今回のブロックの一つ前のブロックと整合性があるかどうかを見るんだ

カレンちゃん
あんまりイメージできないです、、、
ビット編集長
たくさんの人の取引があるだろ?その中で仮にAさんに着目して考えてみよう。

一つ前のブロックでは、最終的に「Aさんは1000ドル持ってます」って書いてあったとしよう。

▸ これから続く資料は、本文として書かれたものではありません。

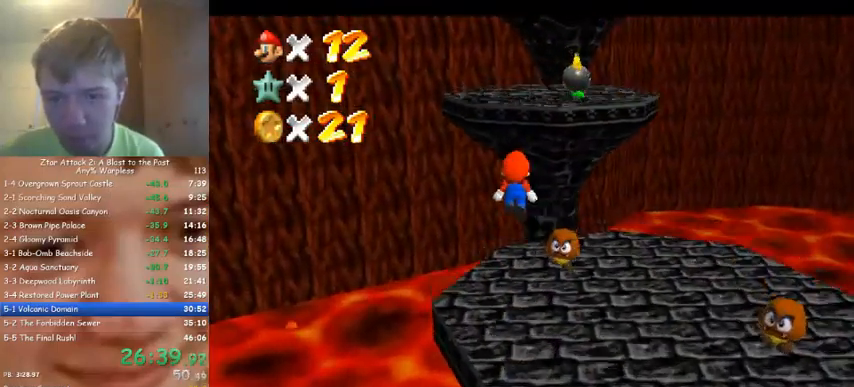
{"buttons": [], "left_stick": "up", "events": [[133, "left_stick", "up"]]}
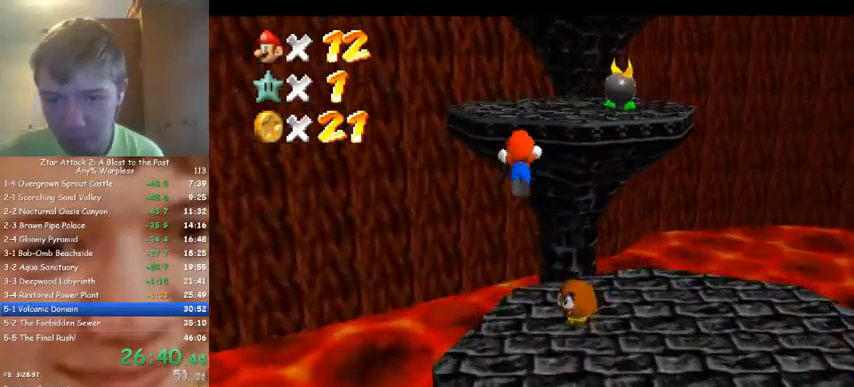
{"buttons": [], "left_stick": "left", "events": [[133, "left_stick", "down"], [233, "C_LEFT", "down"], [367, "C_LEFT", "up"], [367, "left_stick", "center"], [433, "left_stick", "left"]]}
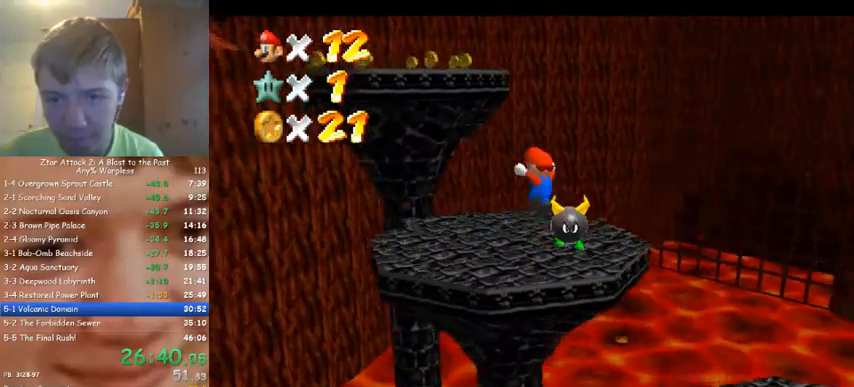
{"buttons": [], "left_stick": "up", "events": [[233, "left_stick", "up-left"], [333, "left_stick", "up"]]}
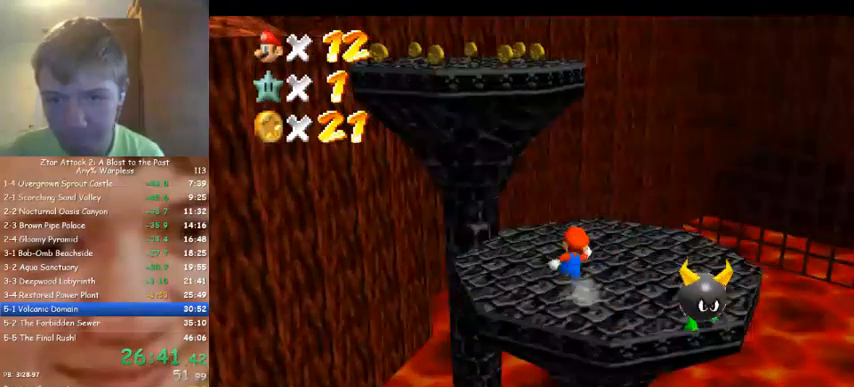
{"buttons": [], "left_stick": "up-left", "events": [[200, "left_stick", "right"], [267, "left_stick", "down"], [333, "left_stick", "left"], [400, "left_stick", "up-left"]]}
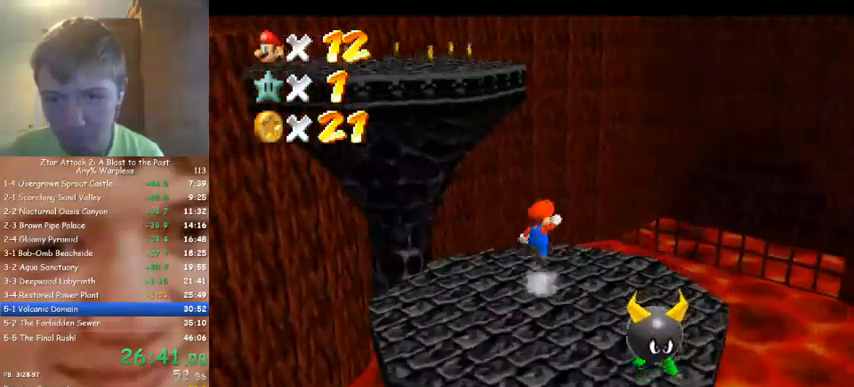
{"buttons": [], "left_stick": "down-left", "events": [[333, "left_stick", "down"], [500, "left_stick", "down-left"]]}
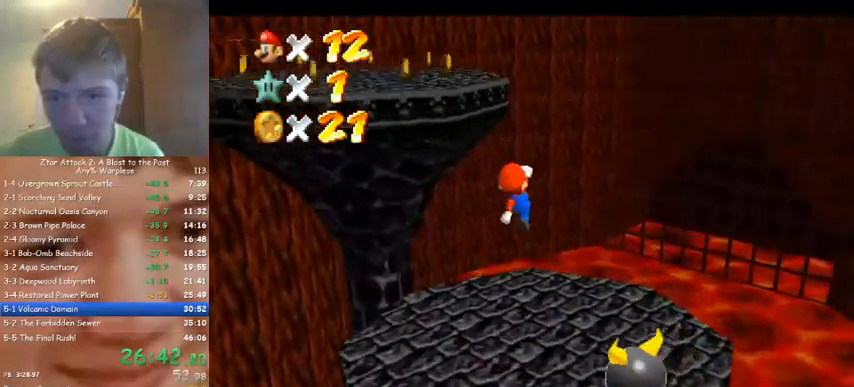
{"buttons": [], "left_stick": "up-right", "events": [[33, "left_stick", "up"], [133, "left_stick", "up-right"]]}
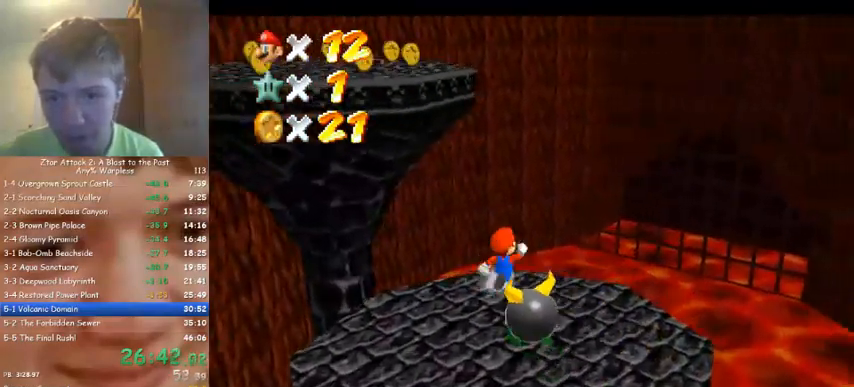
{"buttons": [], "left_stick": "left", "events": [[267, "left_stick", "left"]]}
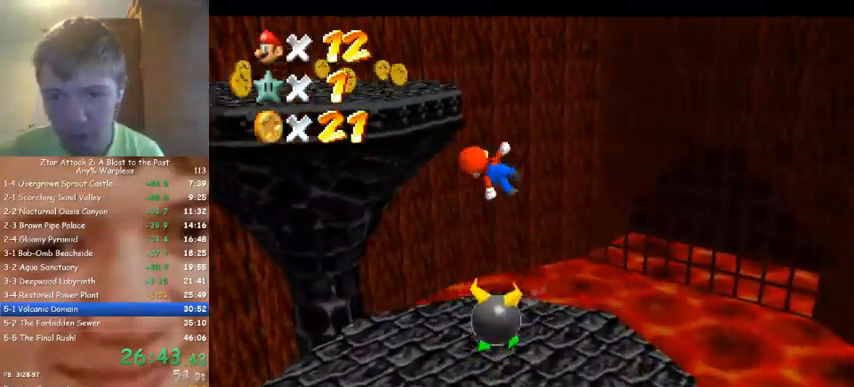
{"buttons": [], "left_stick": "up", "events": [[33, "left_stick", "up-left"], [167, "C_RIGHT", "down"], [267, "C_RIGHT", "up"], [333, "C_RIGHT", "down"], [367, "left_stick", "up"], [400, "C_RIGHT", "up"]]}
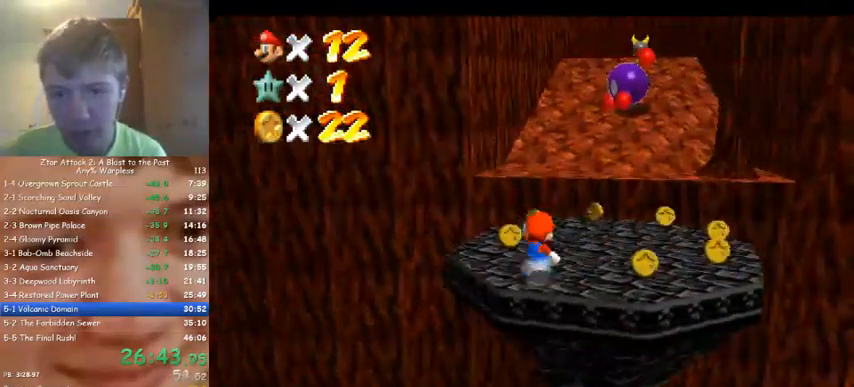
{"buttons": [], "left_stick": "up-right", "events": [[33, "left_stick", "up-right"]]}
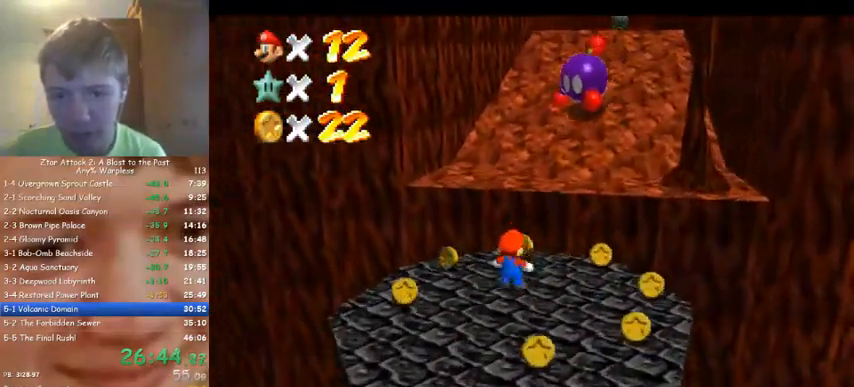
{"buttons": [], "left_stick": "up-right", "events": [[100, "left_stick", "up"], [333, "left_stick", "up-right"]]}
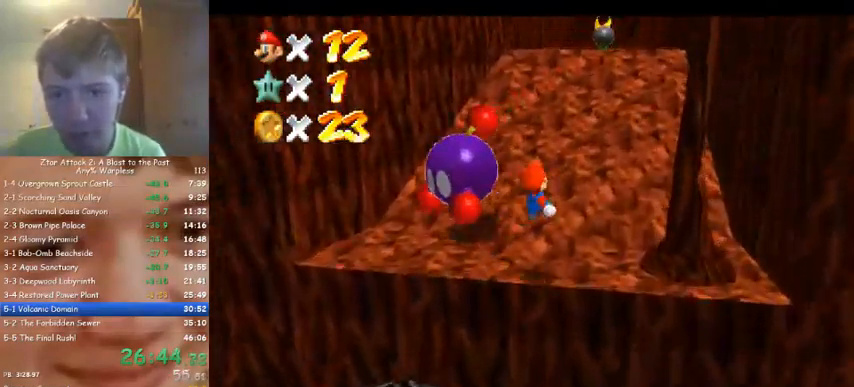
{"buttons": [], "left_stick": "up", "events": [[467, "left_stick", "up"]]}
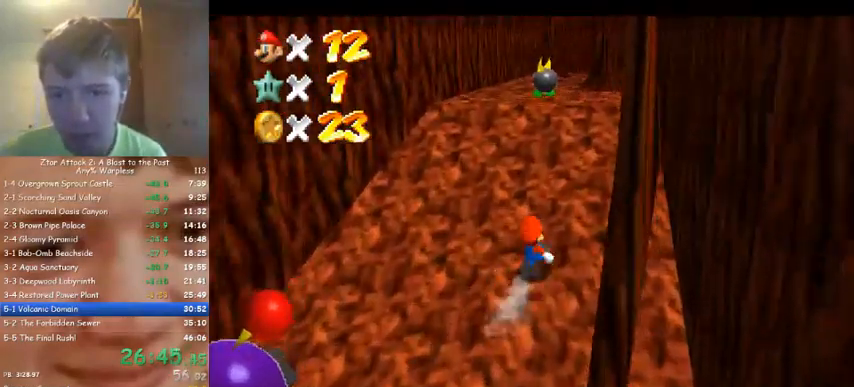
{"buttons": [], "left_stick": "up", "events": []}
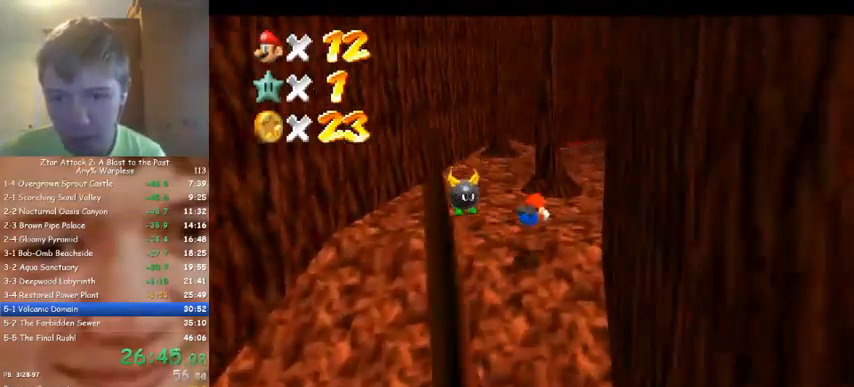
{"buttons": [], "left_stick": "up", "events": []}
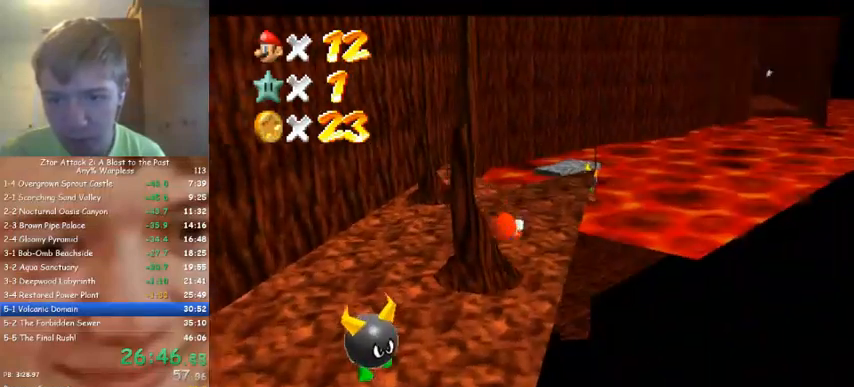
{"buttons": [], "left_stick": "up", "events": []}
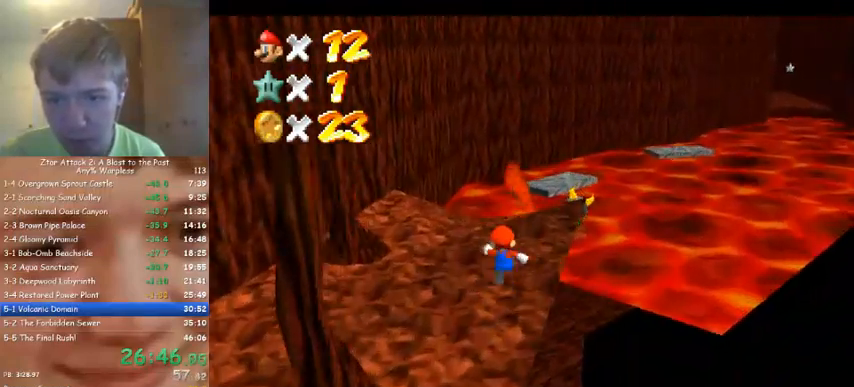
{"buttons": [], "left_stick": "up-left", "events": [[67, "C_LEFT", "down"], [133, "left_stick", "up-left"], [200, "C_LEFT", "up"]]}
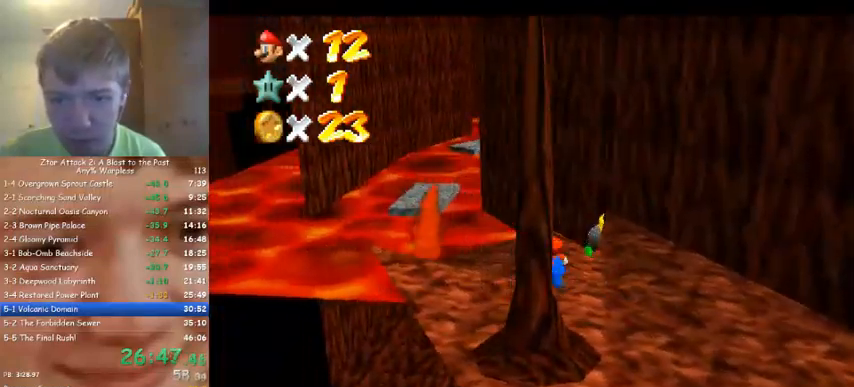
{"buttons": [], "left_stick": "up", "events": [[400, "left_stick", "up"]]}
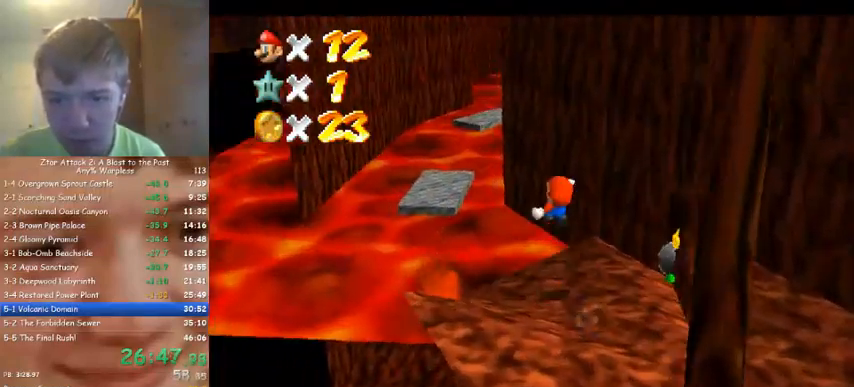
{"buttons": [], "left_stick": "down", "events": [[67, "left_stick", "up-left"], [233, "left_stick", "center"], [400, "left_stick", "down"]]}
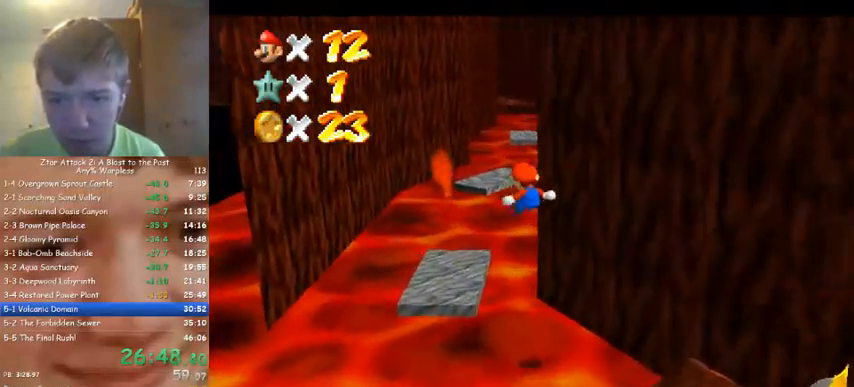
{"buttons": [], "left_stick": "up-left", "events": [[300, "left_stick", "left"], [400, "left_stick", "center"], [467, "left_stick", "up-left"]]}
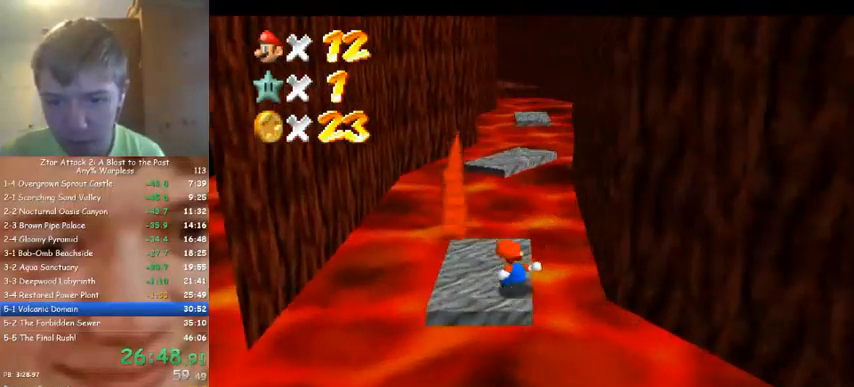
{"buttons": [], "left_stick": "up", "events": [[67, "left_stick", "up"]]}
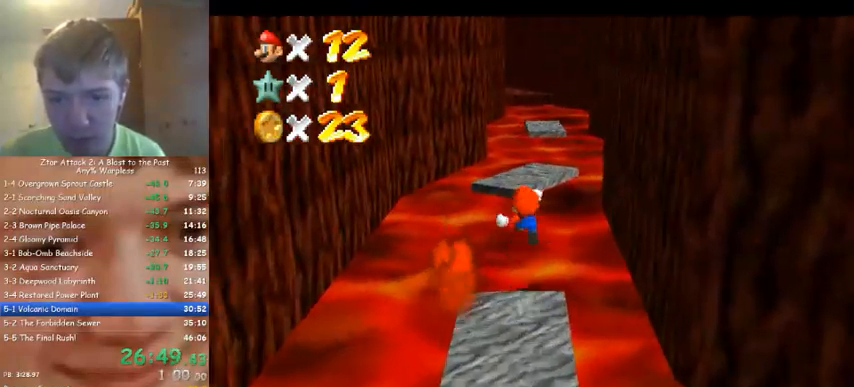
{"buttons": [], "left_stick": "up-right", "events": [[367, "left_stick", "up-right"]]}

でも今回のブロックでは、「AさんがBさんに2000ドル送りました」っていう取引があったとしよう。

どう思う?

カレンちゃん
普通におかしいですよね?

1000ドルしかもっていなかったのに2000ドルいきなり送るなんて、嘘ついてますよね。

ビット編集長
そう、おかしいよな。
それが整合性をとるっていうことなんだ。
カレンちゃん
なるほど!
ビット編集長
ビットコインのブロックチェーンていうのはたくさんの人がそういう風に整合性をとってはじめてブロックが鎖としてつながっていくものなんだ

たくさんの人がそのブロックの中にあるデータが正しいと承認することで簡単には改ざんできない、強いセキュリティを誇っているんだな

カレンちゃん
でもそんなにたくさんの人が承認の作業をしないといけないってことはものすごく時間がかかりそうですよね
ビット編集長
そう!まさに今回のスケーラビリティ問題はその承認作業の時間のかかり具合がポイントなんだ
カレンちゃん
(当たってた、、、!)
ビット編集長
さっきも言ったが、ビットコインでの取引は世界中で毎分毎秒行われているんだ

その数っていうのはとても測り知れないもので莫大な量だってことはわかるな?

カレンちゃん
はい、わかります
ビット編集長
当然、箱に入る紙の量も決まっているから、必要な箱の数もどんどん増えていくよな?

でも、箱をつなげるのには時間がかかる。

カレンちゃん
承認作業に時間がかかるからですよね
ビット編集長
そうだ。そうすると箱に入るのを待っている紙がどんどん増えていって承認にかかる時間が長くなってしまう。
カレンちゃん
それがスケーラビリティ問題ってことですね

スケーラビリティ問題とは!?価格への影響の仕組みを解説

2018.08.15

トランザクション展性

ビット編集長
次はトランザクション展性だな
「トランザクション」「展性」はそれぞれ意味はわかるか?
カレンちゃん
トランザクションはわからないですけど、展性はわかります!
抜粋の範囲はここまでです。